The song envisions a future “designed by teenage guys,” where it’s a “permanent ComicCon,” and the video has sparked a lot of conversation about the song’s message, and whether it minimizes women’s growing involvement in geek culture. One YouTube commenter claimed it just perpetuates stereotypes:

“I'm....I have very mixed feelings about this song. Yeah, I'm a fairly strong and active feminist, but I am also a huge geek. Female geeks. Who wear their stormtrooper uniforms to the kitchen table. That...that particular breed comes in "female," too. I want to like this song, but it feels so exclusionary that I can't. We have enough of the "female geeks don't exist" from the male section, it kinda really hurts to get it from the female section as well.”

Annalee Newitz at io9 wrote about her mixed feelings as well:

“It's hard to tell exactly what Case and Hogan are trying to say here, because a lot of this is just them goofing around.
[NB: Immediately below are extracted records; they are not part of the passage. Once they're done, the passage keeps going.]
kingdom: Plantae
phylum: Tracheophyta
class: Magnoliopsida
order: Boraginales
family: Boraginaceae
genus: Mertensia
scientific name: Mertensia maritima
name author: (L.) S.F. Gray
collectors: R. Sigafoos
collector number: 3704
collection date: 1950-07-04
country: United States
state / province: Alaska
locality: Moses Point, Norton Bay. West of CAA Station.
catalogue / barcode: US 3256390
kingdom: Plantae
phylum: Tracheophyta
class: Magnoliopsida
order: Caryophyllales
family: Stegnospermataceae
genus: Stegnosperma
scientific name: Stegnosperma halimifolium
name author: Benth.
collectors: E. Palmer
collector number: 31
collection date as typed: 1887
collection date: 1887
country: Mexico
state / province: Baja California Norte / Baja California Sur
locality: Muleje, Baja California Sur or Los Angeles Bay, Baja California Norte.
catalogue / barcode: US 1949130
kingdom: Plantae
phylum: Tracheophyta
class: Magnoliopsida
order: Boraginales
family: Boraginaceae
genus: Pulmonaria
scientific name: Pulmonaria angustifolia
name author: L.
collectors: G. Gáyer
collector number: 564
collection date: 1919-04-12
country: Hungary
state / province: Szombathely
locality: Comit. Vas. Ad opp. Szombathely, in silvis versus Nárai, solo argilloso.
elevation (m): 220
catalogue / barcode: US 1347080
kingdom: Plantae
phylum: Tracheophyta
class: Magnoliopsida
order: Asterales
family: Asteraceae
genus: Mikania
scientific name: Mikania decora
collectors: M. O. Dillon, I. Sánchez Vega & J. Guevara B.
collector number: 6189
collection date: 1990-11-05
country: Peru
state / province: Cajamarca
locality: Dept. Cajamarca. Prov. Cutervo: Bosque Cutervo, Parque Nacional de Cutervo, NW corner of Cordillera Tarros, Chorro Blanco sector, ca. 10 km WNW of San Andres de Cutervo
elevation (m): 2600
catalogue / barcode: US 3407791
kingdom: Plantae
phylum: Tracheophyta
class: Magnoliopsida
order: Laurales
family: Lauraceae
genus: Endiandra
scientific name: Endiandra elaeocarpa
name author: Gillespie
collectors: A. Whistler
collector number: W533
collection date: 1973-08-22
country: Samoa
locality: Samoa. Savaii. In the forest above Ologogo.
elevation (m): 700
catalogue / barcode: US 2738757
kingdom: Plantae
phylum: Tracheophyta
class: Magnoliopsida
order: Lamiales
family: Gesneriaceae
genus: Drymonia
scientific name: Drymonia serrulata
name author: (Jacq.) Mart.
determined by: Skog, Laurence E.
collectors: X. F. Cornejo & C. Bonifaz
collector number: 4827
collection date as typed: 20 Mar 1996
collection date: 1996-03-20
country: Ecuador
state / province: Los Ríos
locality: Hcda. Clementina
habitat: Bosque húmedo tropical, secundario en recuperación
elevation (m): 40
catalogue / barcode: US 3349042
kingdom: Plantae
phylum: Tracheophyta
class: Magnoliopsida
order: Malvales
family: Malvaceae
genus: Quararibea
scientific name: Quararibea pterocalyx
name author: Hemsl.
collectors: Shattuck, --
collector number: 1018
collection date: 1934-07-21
But they are very clear about one thing: they think geek culture is for 13-year-old boys, and that women have no place in it. They sing about a feminist future where geek culture is replaced by girl power and kittens, which is frankly weaksauce.”

But should the video’s spoofing of comic book obsessives be taken literally? Other commenters on io9’s post saw it differently:

“I think the message is pretty clear. Its about how Geek culture has been and remains more or less a Boys Club that women can only marginally penetrate on their own terms, and satirizing the juvenile fears most of geek culture thinks of the ways women would change 'their' territory if they were able to engage with it on their own terms.”

Case seems to be critiquing the culture's gendered tilt, illustrated when she lists off all the superheroes with “man” in their name. (Related: Listen to “Man,” from her latest album.) Yes, the video includes some hackneyed representations of geek and sci-fi culture. However, a closer reading of the lyrics draws a bigger picture of where the power lies in that culture, the harassment and sexism that still exists, and what the future might look like if that continues. Perhaps it's a call to take the power back.